Ute Legend of Canyons
Ute Legend of Canyons

Major John Wesley Powell was in the first party to make a recorded climb of Pikes Peak in 1868.  Later, he would lead the first expedition of the Green and Colorado (Grand) Rivers. He was very interested in the Indian tribes that he encountered and later became head of the new U.S. Bureau of Ethnology.  He recorded this legend as told by the Utes on his first visit to the Colorado mountains, during his Pikes Peak climb.

A chief of the Utes mourned the death of his beloved wife, and his grief was so deep, that no one could console him.  Then the Great Spirit, Ta-Vwoats, appeared to him and promised to take him southwest to where he could see where his wife had gone, if he would promise to grieve no more.

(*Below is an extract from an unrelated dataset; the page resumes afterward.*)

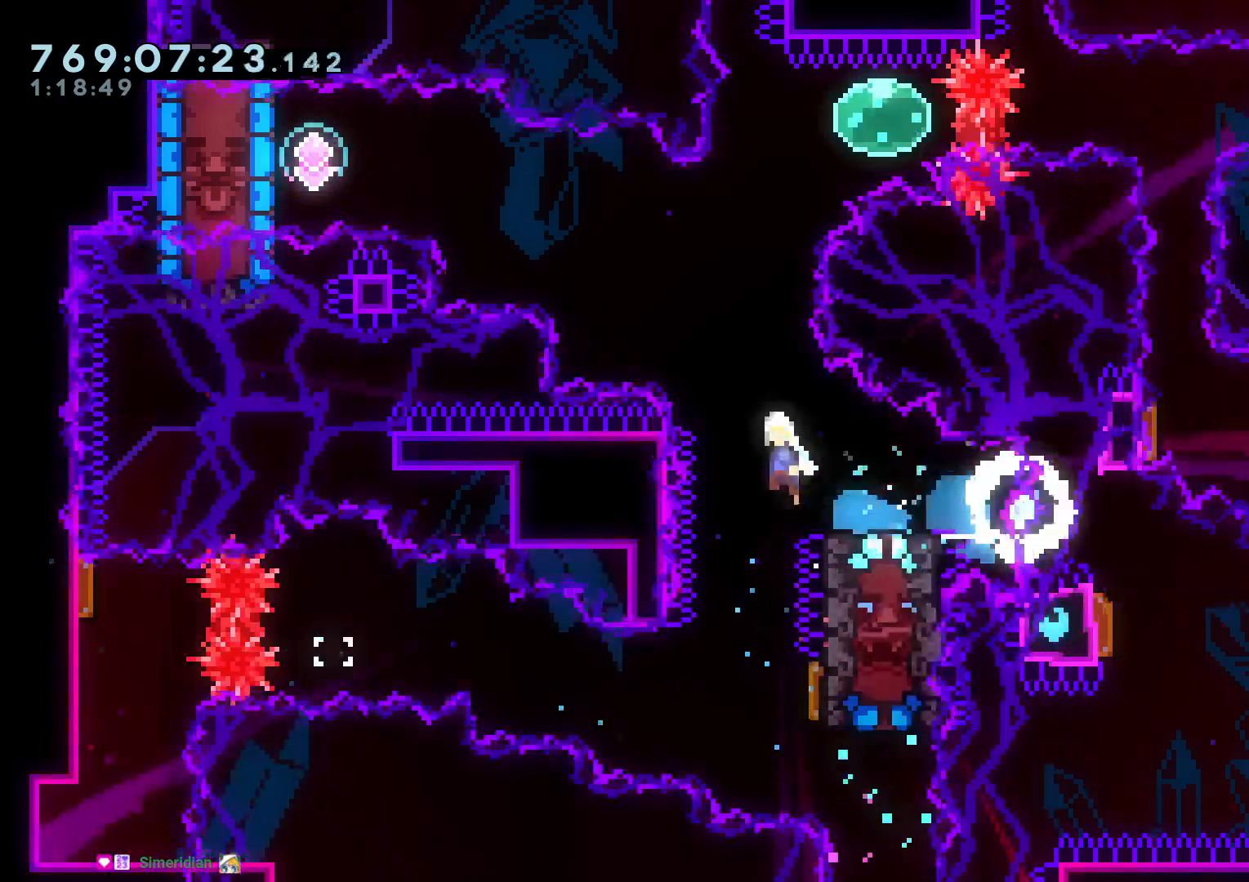
{"buttons": ["B", "Y", "DPAD_LEFT"], "left_stick": "center", "right_stick": "center", "events": [[67, "DPAD_LEFT", "up"], [300, "DPAD_LEFT", "down"], [367, "Y", "down"]]}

Ta-Vwoats rolled a magical ball before him and it crushed mountains, earth and rocks, making a trail to the land of the afterlife.  Following the ball was a rolling globe of fire which the Great Spirit and the chief followed.  At last they were in the happy land where all was blessed with plenty and joy.  This was where the chief's wife had gone and he was glad to see it.

When they returned, Ta-Vwoats told the chief that he must never travel that trail again during life and warned all the people against it.  Knowing that those who had lost their loved ones would be tempted to make the journey, Ta-Vwoats rolled a river into the canyons so that no one could enter.

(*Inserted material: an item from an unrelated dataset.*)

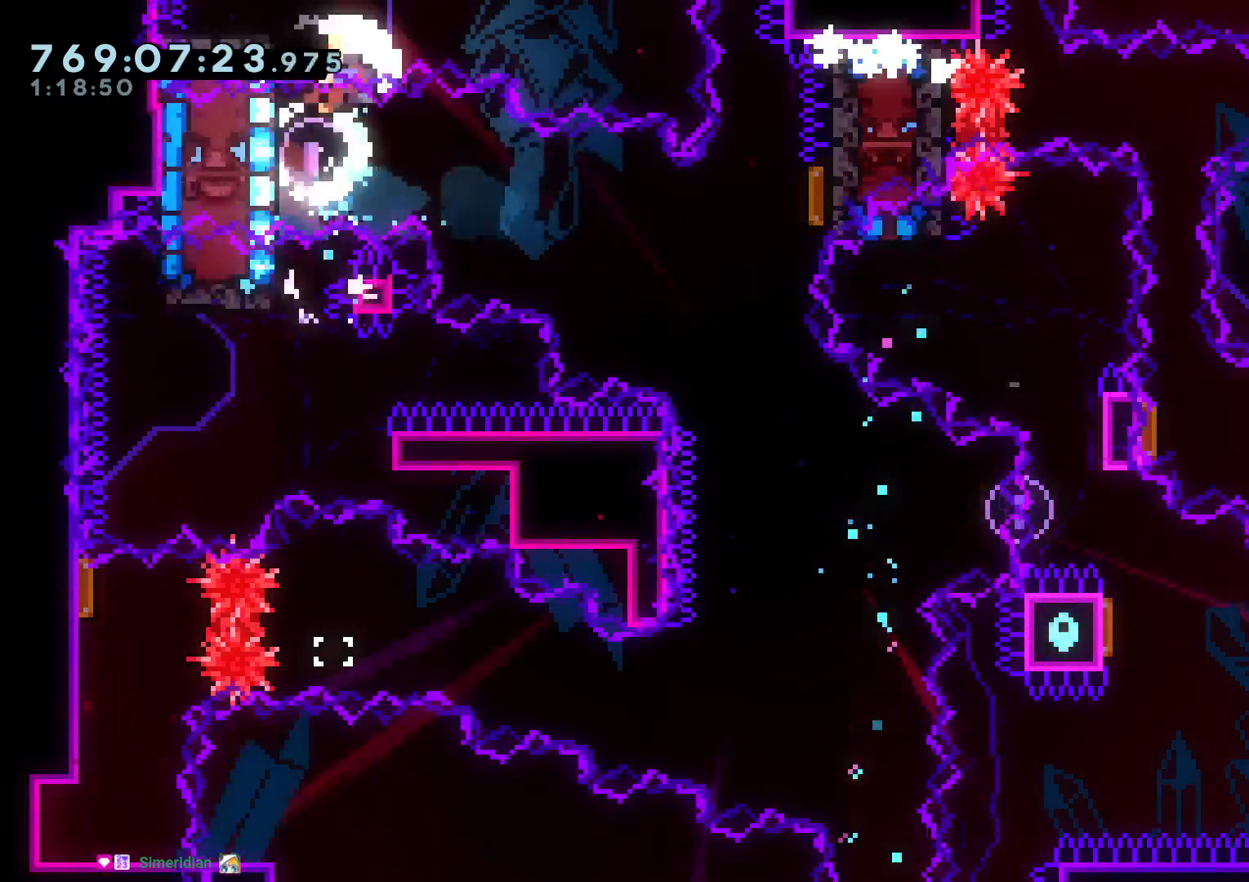
{"buttons": ["A"], "left_stick": "center", "right_stick": "center", "events": [[83, "DPAD_LEFT", "up"], [433, "A", "down"], [467, "L2", "up"]]}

Ute Legend of the Quaking Aspen
Ute Legend of the Quaking Aspen

It is amazing to behold the continuous quivering of aspen leaves in groves around Grand County, even when there is no apparent breeze.

According to Ute legend, the reason for this unique aspect of the aspen tree happened during a visit to Erath from the Great Spirit during a special full moon.  All of nature anticipated the Spirit's arrival and trembled to pay homage.  All except the proud and beautiful aspen. The aspens stood still, refusing to pay proper respect. The Great Spirit was furious and decreed that, from that time on, the aspen leaves would tremble whenever anyone looked upon them.

Ute Legends of Hot Sulphur Springs
Ute Legends of Hot Sulphur Springs

Ages ago, there were many Ute Indians who enjoyed life in Middle Park with its plentiful game and lush meadows.  They lived in peace and harmony for "as many years as there are hairs on the head."

In spite of this idyllic life, there was one young brave who yearned for more adventure and material goods.  He proposed that the Utes attack the Sioux, who lived beyond the mountains on the plains of the rising sun.  As victors, they would return in glory with much wealth and many captives.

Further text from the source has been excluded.